Electrical energy storage devices are dominating the market of mobile electronics and their relevance is growing in hybrid vehicles systems. Rechargeable batteries and supercapacitors are the most investigated devices. The current interest in improving the electrochemical properties of materials and devices has been currently focused on the development of composite materials, exploiting their structure and properties. Graphene is an intriguing material due to its high electrical conductivity, flexibility and large theoretical specific surface area. Nanostructures have been suggested to be combined to graphene to achieve electroactive sites for a remarkable electrochemical performance. Titanium dioxide (TiO2) is a promising candidate in connecting its electrochemical properties with the synthesis methods to obtain it as a nanocrystalline material. Composite materials based on TiO2 and graphene have been reported as anode materials in lithium-ion batteries, the highest current technology of rechargeable batteries.

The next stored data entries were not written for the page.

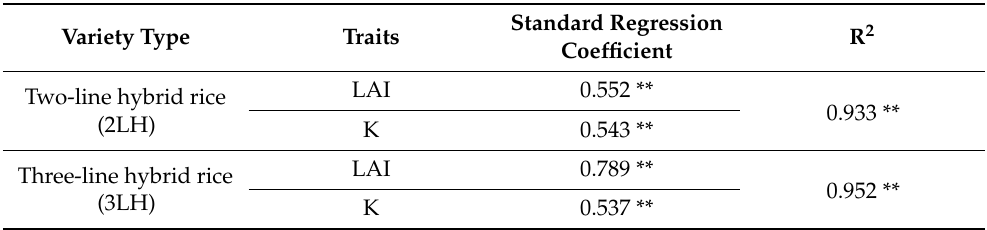
Table 6. Linear regression equations of LAI and K value at the heading stage for radiation intercep- tion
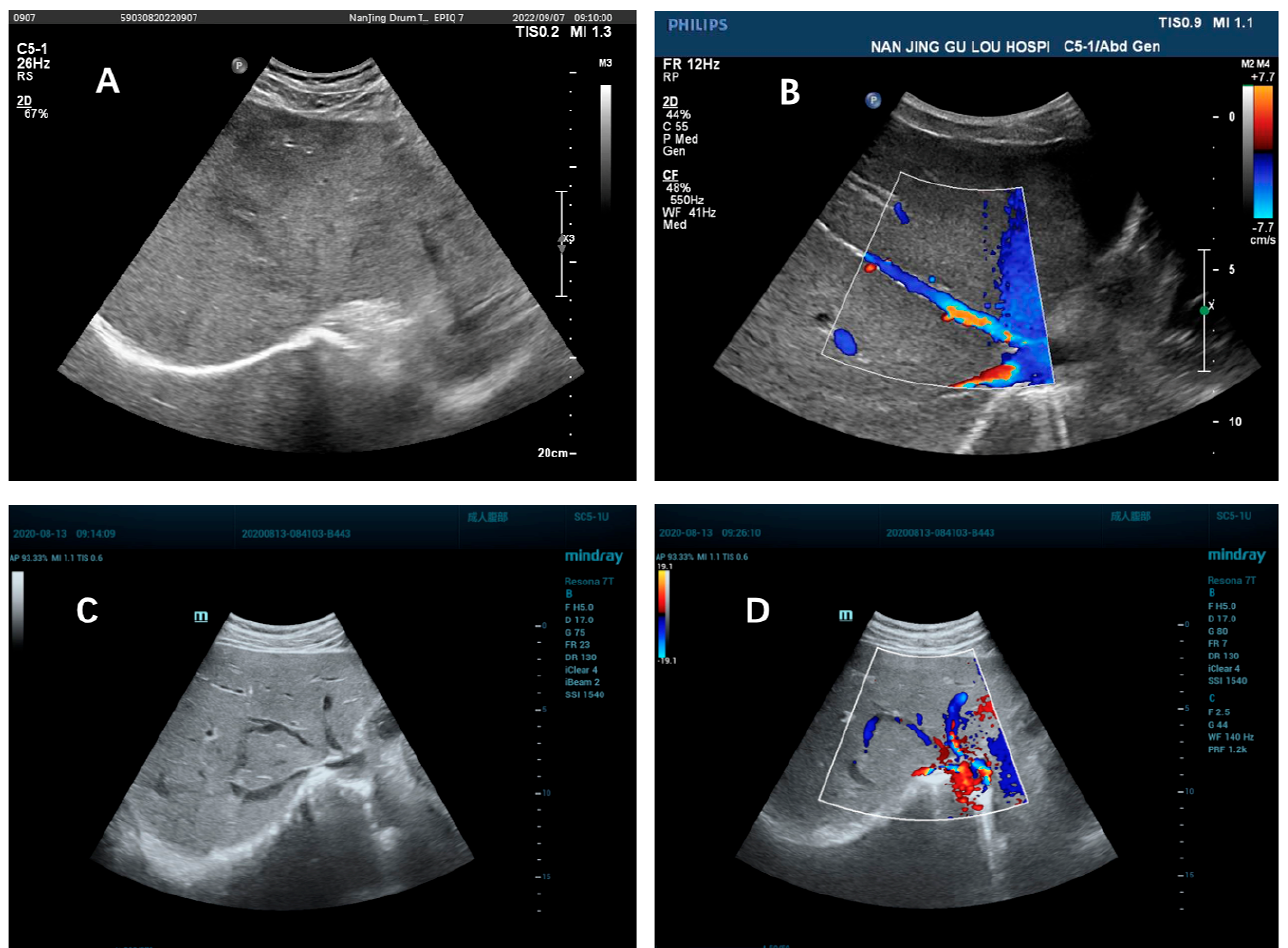
Figure 3. Ultrasound images of BCS-HV and PA-HSOS patients. ( A ) Uneven attenuation of the liver in a patient with PA-HSOS; ( B ) Unobstructed hepatic veins of the PA-HSOS patient; ( C ) Middle hepatic vein occlusion in BCS-HV patients; ( D ) Ultrasound images showed that the middle hepatic vein was occluded and collateral circulation of hepatic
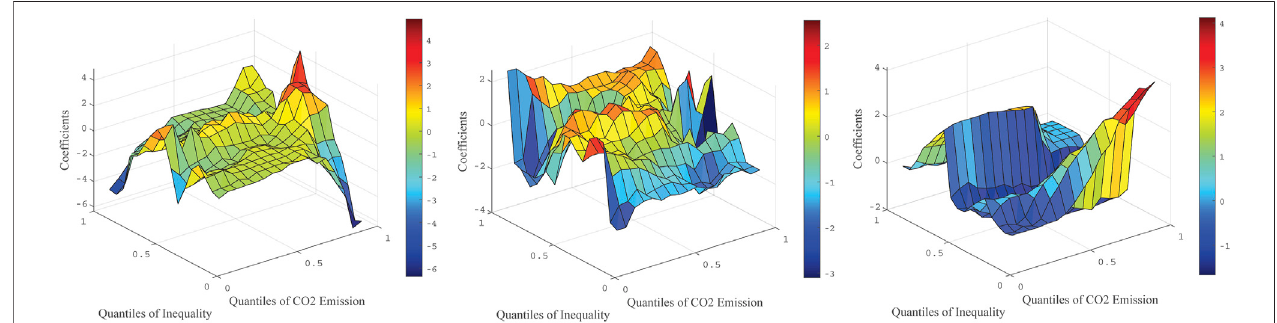
FIGURE 6 | The impact of income inequality on carbon emissions in the short, medium and long term (U.S.).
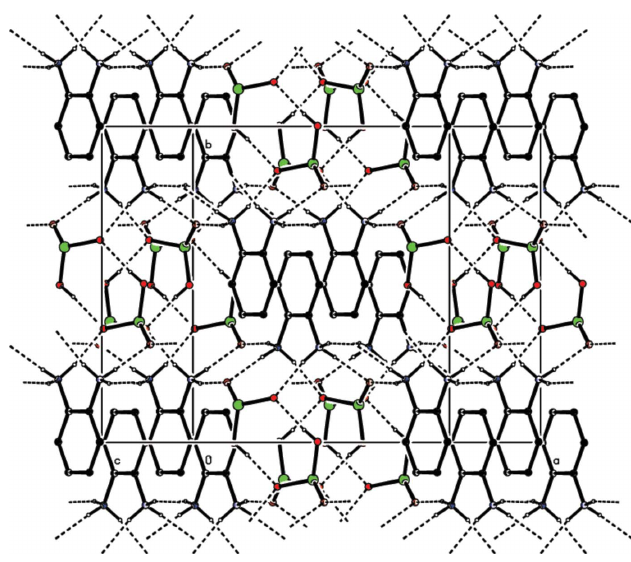
Figure 2 The crystal packing of the title molecular salt viewed along the c axis. The hydrogen bonds are shown as dashed lines. H atoms not involving in hydrogen bonding have been omitted for clarity.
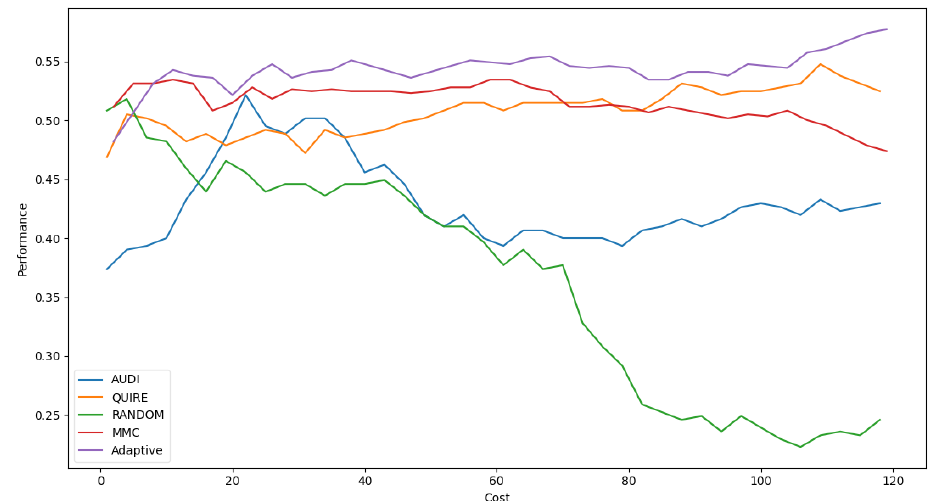
Figure 5. Classification accuracy for the five selection AL strategies without grid search optimizer.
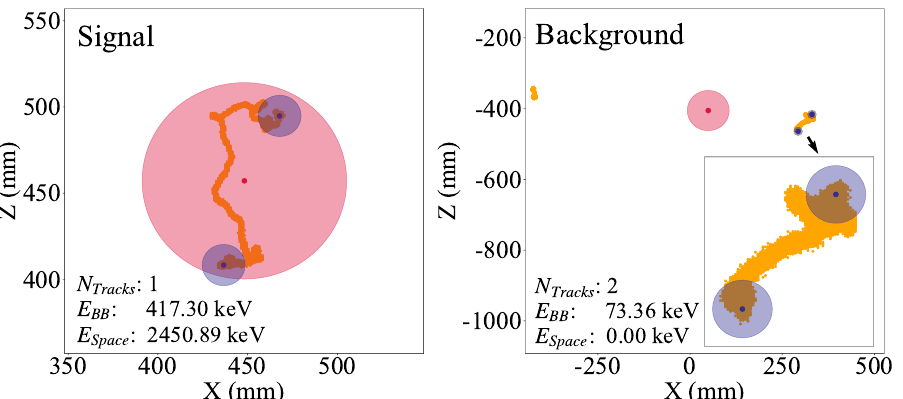
Figure 4. Examples of 0 νββ signal (left) and γ background (right) tracks in the XZ plane for illustrating N Tracks , E BB , and E Space . The red circles centered at the charged centers of the events denotes the sphere within which E Space is evaluated. Blob energies are calculated within the blue spheres are the estimated endpoints of the principle tracks. E BB shown in the figure are the smaller blob energy at two ends. The inset in the right figure shows an enlarged view of the principal track of the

Furthermore, this combination has been effective as electrodes in supercapacitors. Improvements in terms of energy and power densities, costs and safety can be obtained. In this research, nanostructured TiO2-graphene based materials have been successfully synthesized to be tested as electrodes in rechargeable Li-ion batteries and micro-supercapacitors. A thermally exfoliated graphite oxide (TEGO) has been chosen as graphene material, to take advantage of its defective structure for an in situ synthesis of anatase TiO2 nanoparticles onto graphene surface, through a hydrothermal route. A solid-state approach has been also performed to obtain the composite material by a high-energy ball milling treatment. TiO2-TEGO materials have been tested as electrode in lithium-ion half cells. To produce laser-scribed micro-supercapacitors, innovative technologies have been investigated by using the DVD burner laser. A novel approach has been optimized to promote the simultaneous synthesis of nanocrystalline anatase and graphene-based material. The electrochemical performance of lithium-ion half-cells and laser-scribed micro-supercapacitors has been improved thanks to the combination of these materials, making TiO2-graphene nanostructures a remarkable candidate in electrical energy storage devices.